Automation & Simplicity is another key benefit of ZDLRA. The Recovery Appliance uses familiar tools and the full range of automation capability (such as Guided Recovery) that is already built into the Oracle ecosystem (Database, RMAN, OEM, etc.). Backups are dramatically simpler because each database simply does a Daily Delta Push rather than complex scheduling of weekly full backups that might contend with application processing.
Cost Effectiveness is extremely important for any backup/recovery solution, and ZDLRA is the most cost-effective solution on the market. ZDLRA requires the least amount of storage space possible because of the change-based design that directly extracts changed blocks through the Delta Push process.
Space Usage Comparisons
All 4 of these solutions have a variety of advantages and disadvantages, but we should first compare the based purely on the amount of storage space required.

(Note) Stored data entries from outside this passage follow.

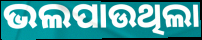
ଭଲପାଉଥିଲା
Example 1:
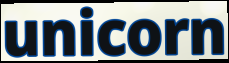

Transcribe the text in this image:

unicorn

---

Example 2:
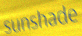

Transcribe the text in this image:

sunshade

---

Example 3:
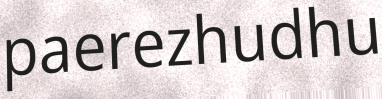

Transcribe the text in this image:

paerezhudhu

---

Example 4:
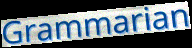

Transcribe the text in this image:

Grammarian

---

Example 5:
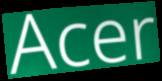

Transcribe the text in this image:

Acer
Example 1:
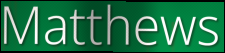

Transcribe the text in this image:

Matthews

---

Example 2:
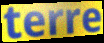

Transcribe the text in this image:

terre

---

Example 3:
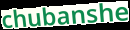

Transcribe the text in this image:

chubanshe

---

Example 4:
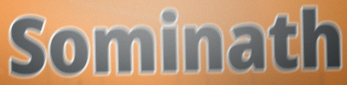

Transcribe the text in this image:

Sominath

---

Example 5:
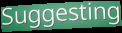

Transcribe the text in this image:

Suggesting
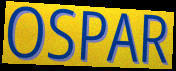
OSPAR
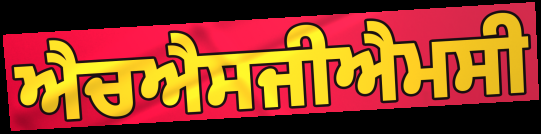
ਐਚਐਸਜੀਐਮਸੀ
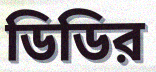
ডিডির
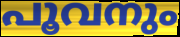
പൂവനും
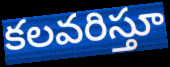
కలవరిస్తూ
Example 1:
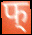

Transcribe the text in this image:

फ्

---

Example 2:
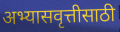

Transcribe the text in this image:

अभ्यासवृत्तीसाठी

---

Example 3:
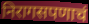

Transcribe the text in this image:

निरागसपणाचं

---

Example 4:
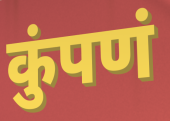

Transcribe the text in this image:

कुंपणं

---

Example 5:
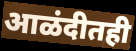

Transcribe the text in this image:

While all of these solutions provide dramatic space savings over generic solutions, ZDLRA provides the greatest storage savings of all. The most dramatic saving comes from the use of RMAN Incremental Backups (WFDDI) as opposed to Daily Full (DF) backups. As shown in this example, ZDLRA requires approximately 1/3 less storage space than all of these other solutions.
As shown in the table above, with a given database size of 100TB, and with the same redo generation rate, change rate, recovery window, etc. ZDLRA requires the least amount of space.
DF Generic means Daily Full backup to general purpose storage. Notice that the “recovery window” is equal to “Retention Period” since full backups are taken daily.
WFDDI Generic shows the impact of implementing a WDFFI (Weekly Full Daily Differential Incremental) strategy. This is a dramatic 4X savings in space as compared to Daily Full backups. Notice that the “Retention Period” is 7 days longer than the “Recovery Window” because this scenario uses a Weekly Full backup.
De-Dupe takes the WFDDI strategy and adds de-duplication storage. Daily Incrementals and REDO logs do not contain duplicates by definition (these contain all unique data).
Rep+Snap shows the use of storage replication with snapshots on the replica side only. This method uses a full size replica of the database, then adds daily snapshots to capture changes. The changes are space efficient, but this solution requires a full sized copy (replica) of the database.
Incr. Merge shows the storage required for an RMAN Incremental Merge solution with snapshots. As with the replication + snapshot method, RMAN Incremental Merge uses a full sized Image Copy of the database, with the same sized disk allocation. Changes contained in snapshots are space efficient, but the fully provisioned database size consumes the same amount of space as on production.